Copper: I like to feel my weight tick the bottom every so often, but not really be dragging along. Sometimes I anchor my boat by a shallower sandy flat, and watch some drifts happen, so I can learn to feel the various things I feel in drifting. I like to tell newer anglers, "when in doubt, lighten your weight." I've seen Steelhead literally stand on their nose to eat a spawnbag, but most often they will bite something that floats by at their eye level. And they don't usually lie right on the bottom of rivers - they suspend slightly. 
I like to use flourocarbon for leader - especially in the Ausable, which is gin-clear, most of the time. I use Maxima Ultragreen for my mainline. Personally I hate dropping down to 6# leader, but will do it once in awhile, if I'm not getting any bites at all. I like a leader that is 3' - 4' long, but I will throw a really long leader on occassion - when I'm not getting bites at all. 
I haven't bought spawn from a store in decades. I make sure to get loose Salmon eggs every fall, which supplies me with enough bait for the following year. One year I didn't get enough spawn, and I ran out. :yikes:
I never let that happen again. Skein Steelhead spawn can work a lot better than cured or uncured loose Salmon eggs at times. Sometimes Salmon eggs work better.

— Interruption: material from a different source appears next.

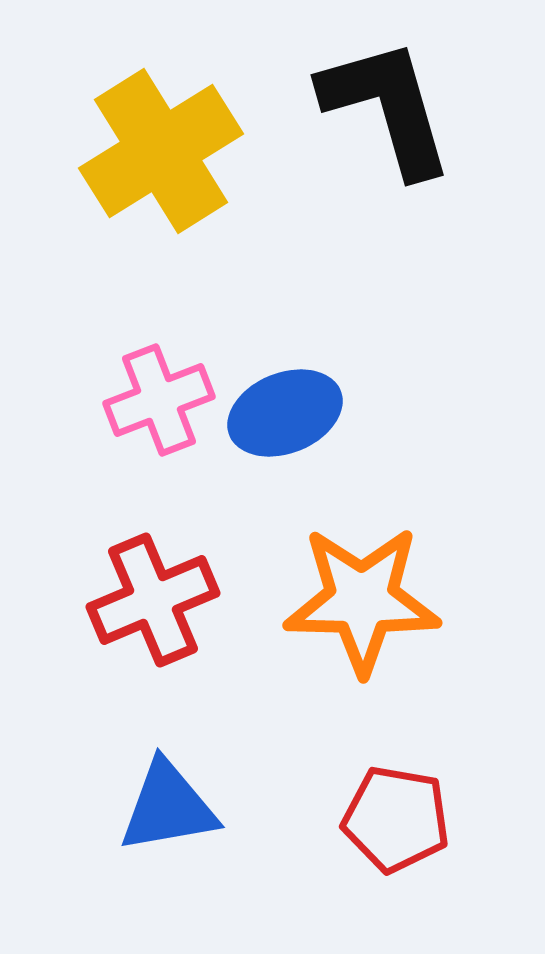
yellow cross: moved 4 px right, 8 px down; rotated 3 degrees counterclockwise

Work hard to catch a hen Steelhead, and take advantage of it.


----------



## copper95b (May 24, 2006)

Thank you Fishndude! Everyone has been very helpful! You all are awesome! I was doing some things wrong for wintertime steel and now I feel confident that I have a solid base to stand on!


----------



## Fishndude (Feb 22, 2003)

You caught fish! Some people just fish to experience the out-of-doors. Others fish to feel the bite, but don't really care about fighting or landing fish. Others fish for food. Some just like the fights, and release everything they catch. Most of the guys I know like to fight fish. They keep some, and release some. But we love the fights. 

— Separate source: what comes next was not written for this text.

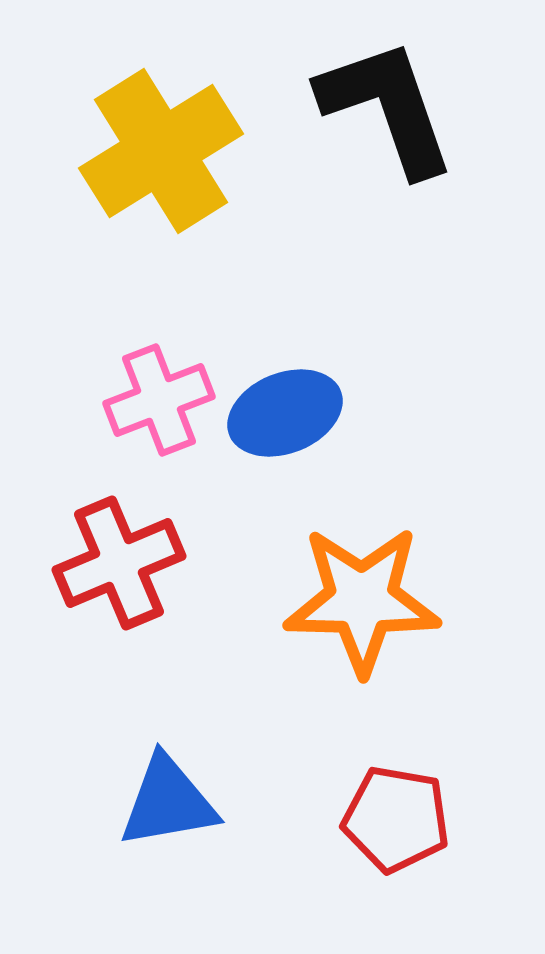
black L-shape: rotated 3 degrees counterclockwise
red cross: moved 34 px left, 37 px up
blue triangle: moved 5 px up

If you find something that is working, don't just toss it aside because someone else gives you different advice. Build your experience and knowledge base, and over time build up your tackle collection. And go fishing as much as you think you can get away with. :lol:


----------



## wyandot (Dec 5, 2013)

Thanks to Fishindude' and all other guys for helping Copper out. I hit his profile by accident earlier and see He's active duty U.S. Coast Guard. It's not allways easy for these guys to fit in with local guys, been there myself. If you see the guy on the river struggling, help him out a bit, give him a few bags for Pete's sake!! PM me if you want somebody to B.s. with Copper.


----------



## copper95b (May 24, 2006)

wyandot said:


> Thanks to Fishindude' and all other guys for helping Copper out. I hit his profile by accident earlier and see He's active duty U.S. Coast Guard. It's not allways easy for these guys to fit in with local guys, been there myself. If you see the guy on the river struggling, help him out a bit, give him a few bags for Pete's sake!! PM me if you want somebody to B.s. with Copper.


Thank you! I am semi-local being born and raised in Flint. But I fell in love with steelhead fishing years ago at Tippy Dam! 

Merry Christmas and tight lines to all!


----------